## Exercise objective
Please copy out every line of the listing below word for word, leaving out the pictures.
[Input Boundary: Start]
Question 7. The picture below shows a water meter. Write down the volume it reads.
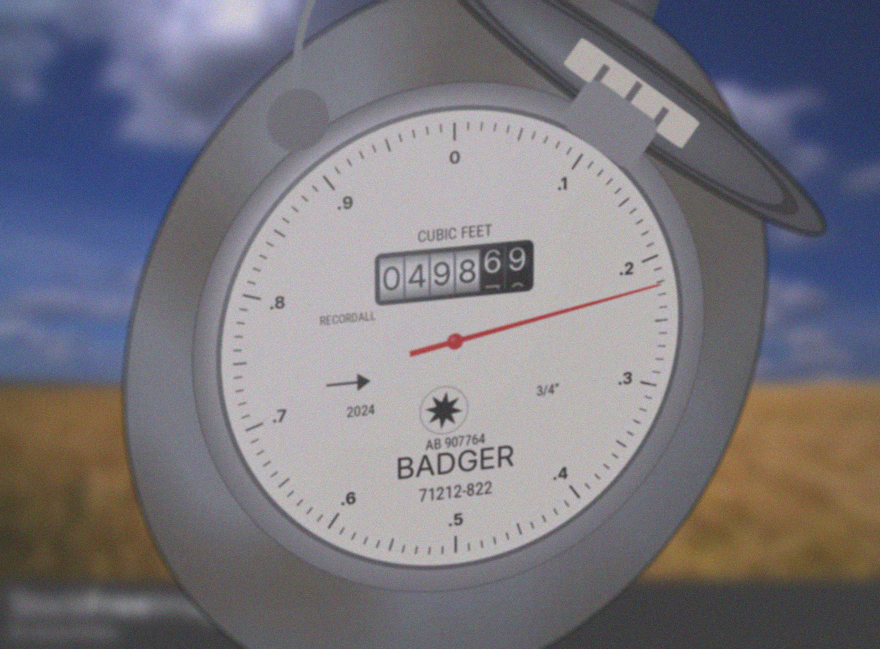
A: 49869.22 ft³
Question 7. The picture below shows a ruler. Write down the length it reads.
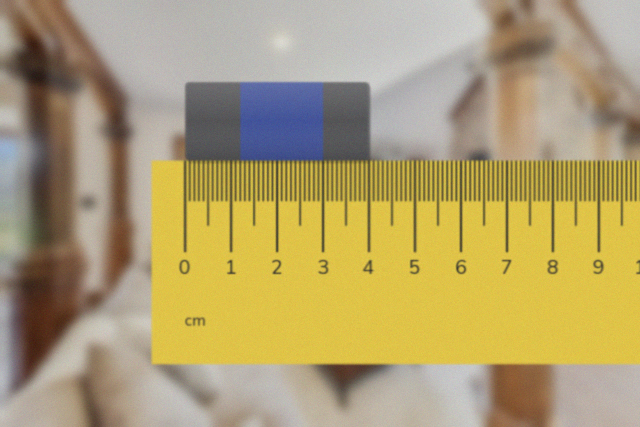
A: 4 cm
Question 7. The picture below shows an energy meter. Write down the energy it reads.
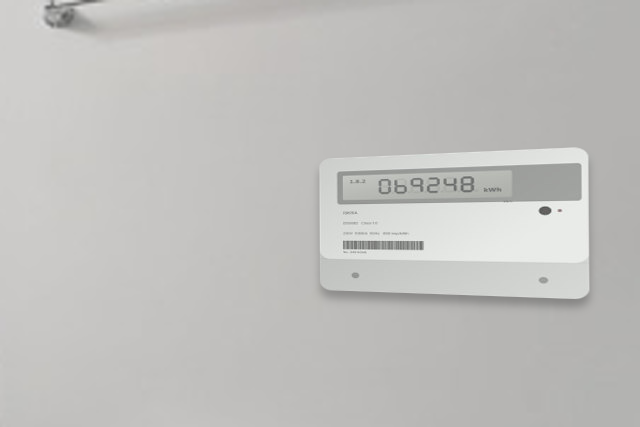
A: 69248 kWh
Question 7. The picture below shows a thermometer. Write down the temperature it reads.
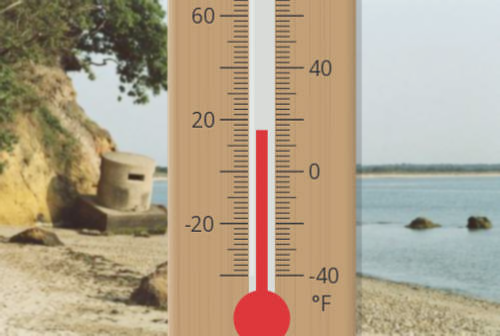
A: 16 °F
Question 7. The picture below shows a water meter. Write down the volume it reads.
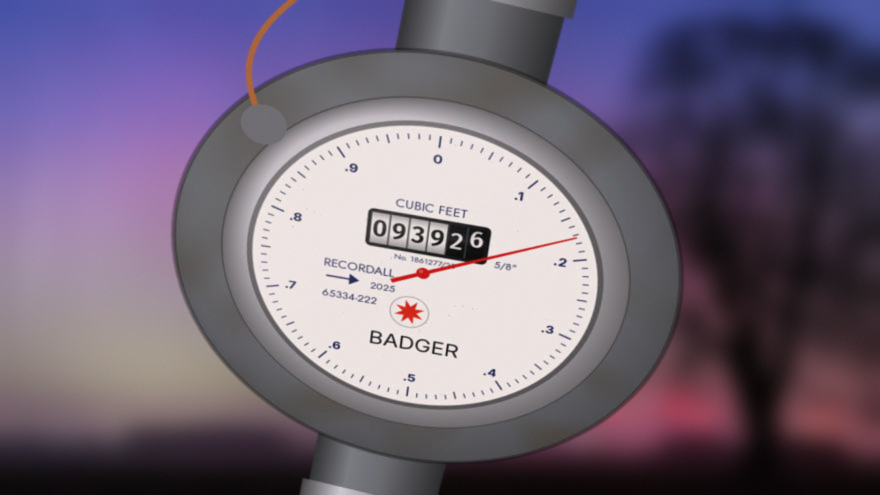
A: 93926.17 ft³
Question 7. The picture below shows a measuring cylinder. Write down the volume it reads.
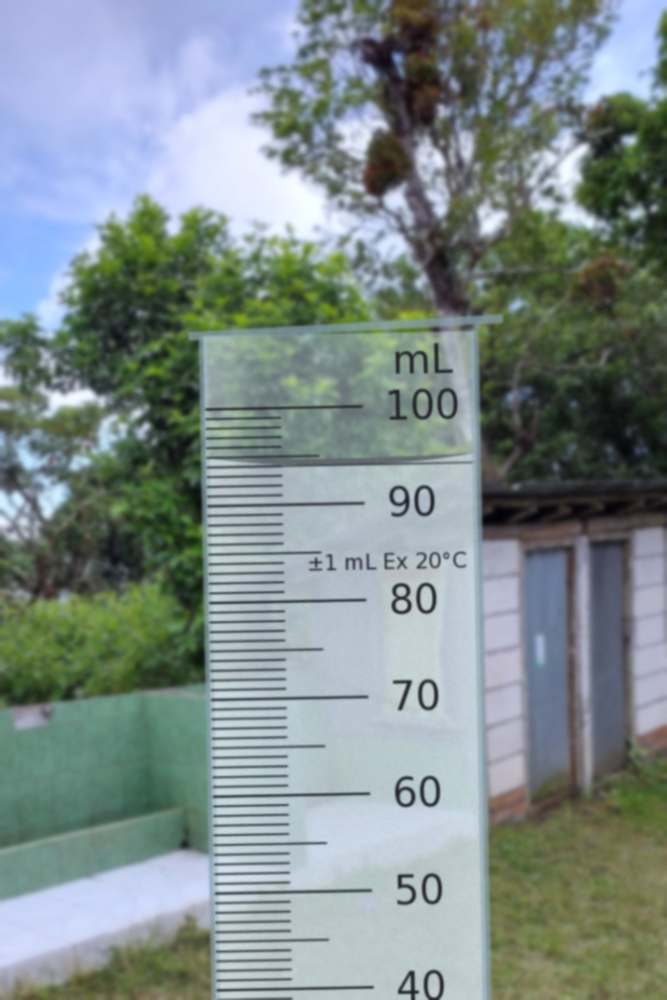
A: 94 mL
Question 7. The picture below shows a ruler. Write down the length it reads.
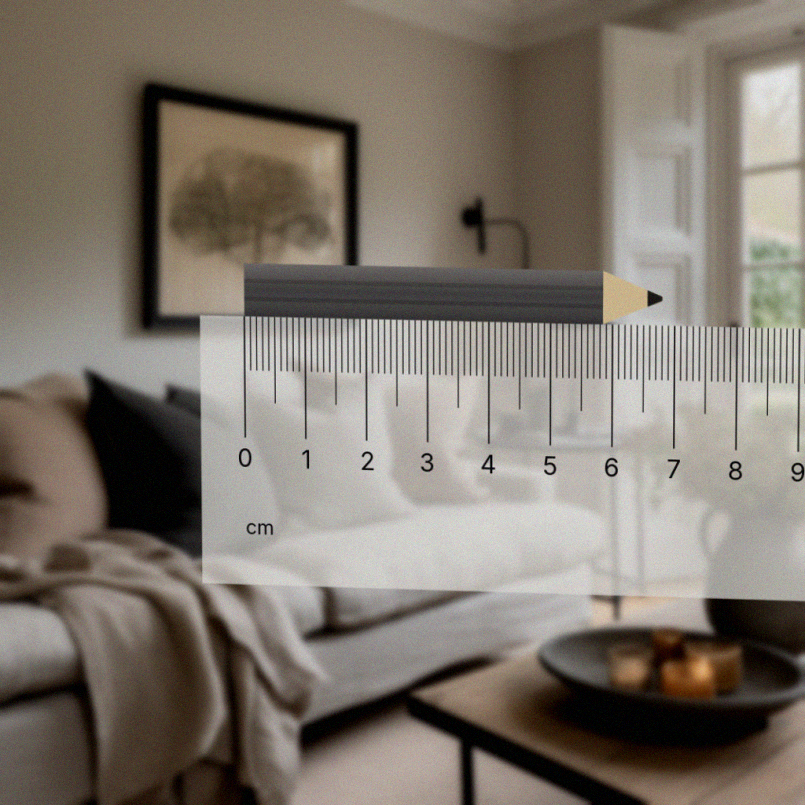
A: 6.8 cm
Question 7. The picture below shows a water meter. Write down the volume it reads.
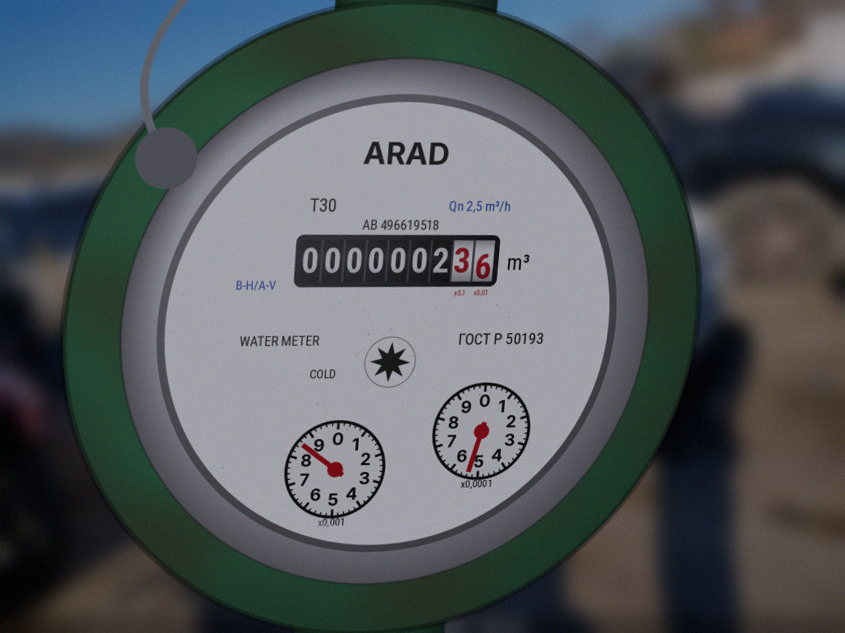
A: 2.3585 m³
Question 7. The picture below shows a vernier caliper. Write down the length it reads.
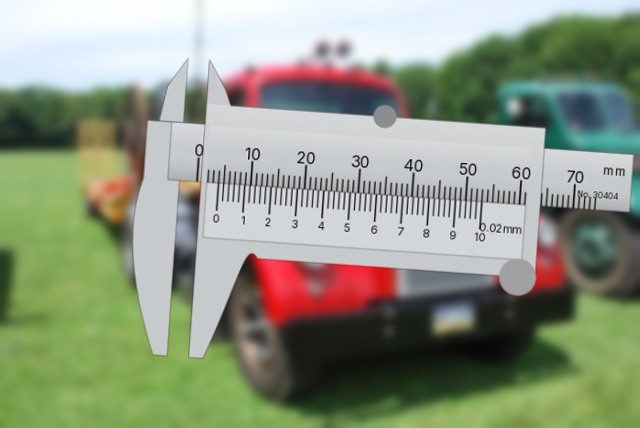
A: 4.0 mm
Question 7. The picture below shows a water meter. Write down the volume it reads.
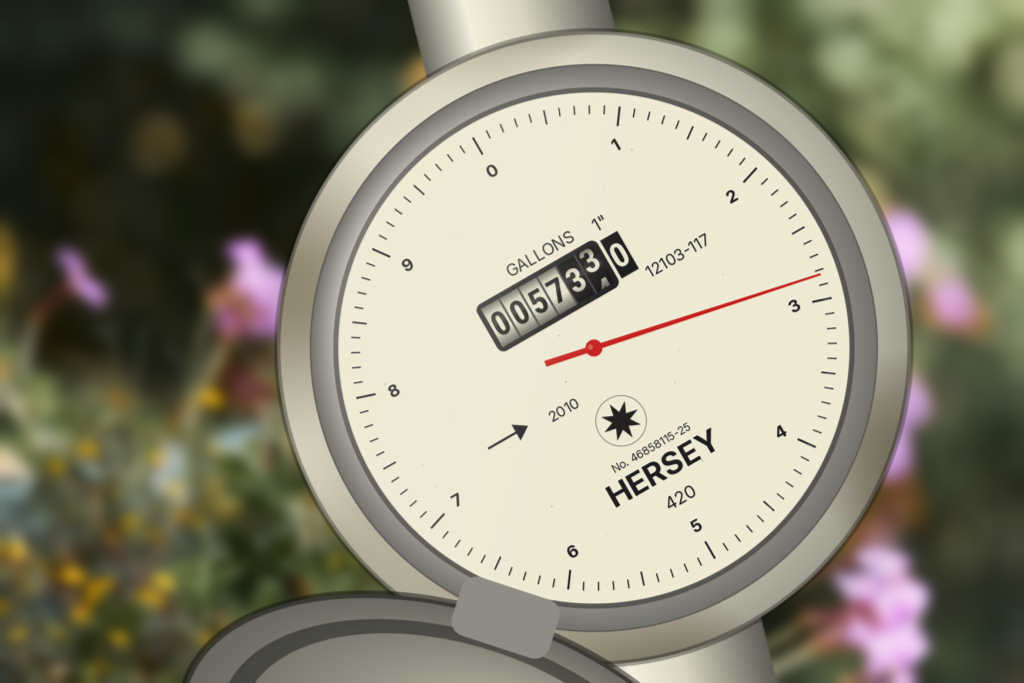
[Input Boundary: End]
## Written answer
Question 7. The picture below shows a water meter. Write down the volume it reads.
A: 49869.22 ft³
Question 7. The picture below shows a ruler. Write down the length it reads.
A: 4 cm
Question 7. The picture below shows an energy meter. Write down the energy it reads.
A: 69248 kWh
Question 7. The picture below shows a thermometer. Write down the temperature it reads.
A: 16 °F
Question 7. The picture below shows a water meter. Write down the volume it reads.
A: 93926.17 ft³
Question 7. The picture below shows a measuring cylinder. Write down the volume it reads.
A: 94 mL
Question 7. The picture below shows a ruler. Write down the length it reads.
A: 6.8 cm
Question 7. The picture below shows a water meter. Write down the volume it reads.
A: 2.3585 m³
Question 7. The picture below shows a vernier caliper. Write down the length it reads.
A: 4.0 mm
Question 7. The picture below shows a water meter. Write down the volume it reads.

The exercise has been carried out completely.